POETRY / Staff Review by Evan Salazar

The reason Stanley Kubrick’s THE SHINING is so scary is because the Overlook Hotel is perpetually saturated in light, never allowing the Torrance family to escape the terrors that haunt its walls. The twins don’t hide in dark shadows – they are fully visible. Even when Danny does his best to shut his eyes and wish them away, they stay in full light, their terror un-obscured and completely unhinged. When what scares one the most is partially hidden, the full picture never materializes and one is allowed to not face all of its cruel characteristics; but when one’s fears are in the open, dosed in bright light, the terror is inescapable.

While not a horror film by popular definition, Lee Chang-dong’s newest film, POETRY, operates under very much the same idea of THE SHINING: What is most frightening, awful, and cruel about the world is basked in the South Korean sun for all to see in this film. There are few scenes shot at night, little (if any) use of dramatic shadows, and simple, elegant photography work by cinematographer Kim Hyun-Seok – yet the story explores dark, awful truths about human cruelty, ageing, and loneliness. The darkness creeps in the corner of the frame, haunting each of the characters and the spaces they live in. At certain points, the subtle drama explodes, and one realizes just how palpable and heavy everything preceding the explosion was. But that’s just the thing: all of the heft and bleakness of the film is handled with a deft hand. It quietly crawls into your skin and lays dormant until emotions cannot stay suppressed any longer. The film has a tight, knowing grip on the viewer’s emotional valve. It starts at a quiet hiss, and quickly ratchets up to a flood.

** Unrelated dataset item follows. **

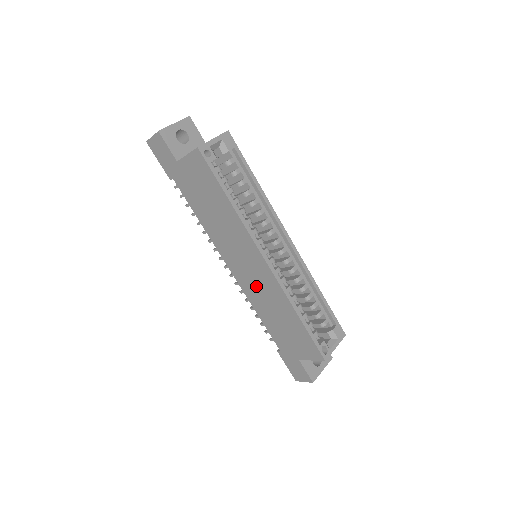
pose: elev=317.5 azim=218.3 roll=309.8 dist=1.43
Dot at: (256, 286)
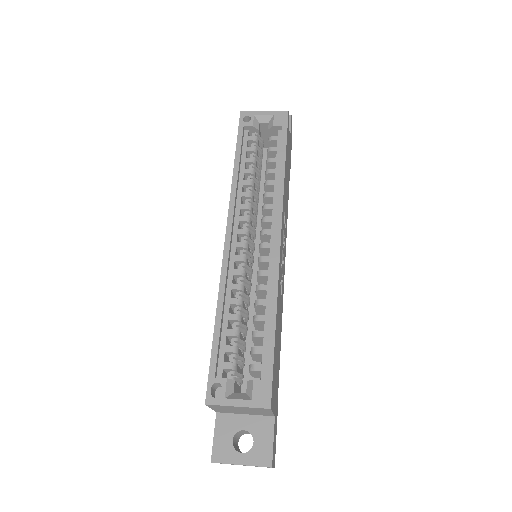
Dot at: occluded
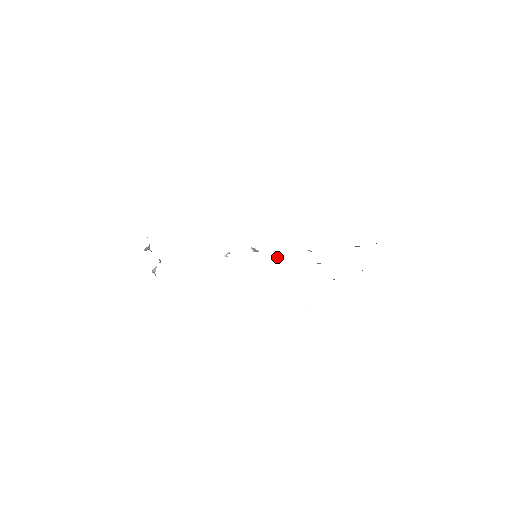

I don’t want to spoil much of the film’s plot. The journey that the character Yang Mija takes is a disquieting, emotional, and finally, enigmatic one. She is a kind older woman, a feeling woman. She also contains reserves of anger, emotional carelessness, and a large pool of sadness. Actress Yoon Jeong-hee carries the whole film, and her face is a prize to film itself. She packs so much into a tiny twitch, a quick smile, the narrowing of her eyes – and this is all only heightened by the circumstances her character finds herself in, by the fact that she may have to lie, that she may have to sacrifice things, or that her health and life might be taking a different path than she so desires. Again, I don’t want to spoil much of the film’s plot, so I am going to refrain from specifics, but at a certain point the plot doesn’t even matter that much – it’s all about the character of Mija, her questions and worries, her strength and also her feelings of hopelessness.

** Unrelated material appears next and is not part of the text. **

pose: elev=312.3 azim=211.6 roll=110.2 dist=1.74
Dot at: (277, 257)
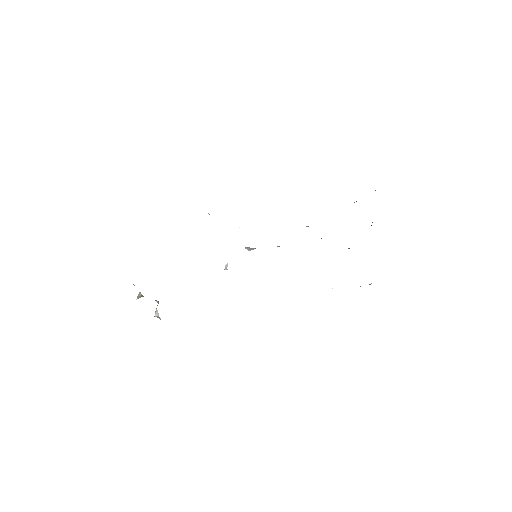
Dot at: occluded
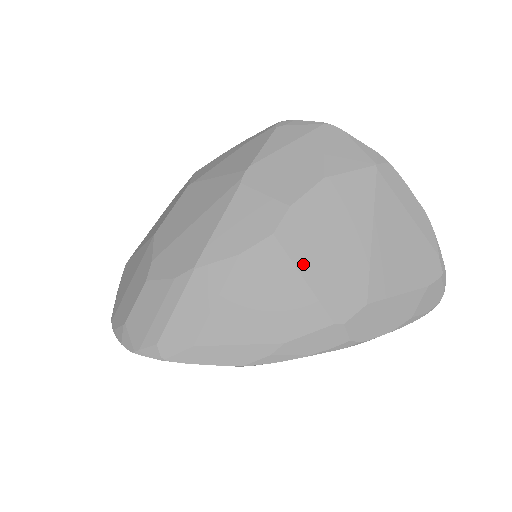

Of course, the film is called POETRY, and there is a lot of depth mined from simply the concept of poems, writing, expressing one’s self. There is a striking moment where Mija’s poetry class is asked to answer what the most beautiful moment in their life was, in hopes of it unlocking poetic inspiration. Some are confident in their answers, speaking of love and family; the most interesting answer to me, however, was one middle aged man’s answer about moving out of a cheap basement after 20 years and finally living in a real apartment. He claims he has had no beautiful moments in his life, but maybe that is the only moment on its way to something resembling beauty. It’s a sad and emotionally bare moment, and it perfectly encapsulates the spirit of poetry. In fact, one can argue that his answer is the most poetic, beating out confessions of love or family or childhood memories. The film explores the realm of poetry with a great deal of care and interest – it is never overly sentimental or sickly sweet, but rather subdued, calm, introspective. And when married with the other components of the film, it shines like a beacon of hope across the bleak reality of human suffering.

POETRY, much like the style of writing it takes its name from, is a fluid and sinuous film. It is completely absorbing and rewards those who ease into its deliberate pace. The film asks you to find the beauty, the heart in the ugly and cold – to discover the way you wish to view the world. The film understands that this may take awhile for one person to discover, and so it takes its time answering its own questions, as well. By its end, POETRY becomes a haunting reverie about losing and then gaining something in return. Human minds can still reach far out and grasp what they want, even when everything else falls in its presence.

POETRY opens Friday, August 5th at The Loft.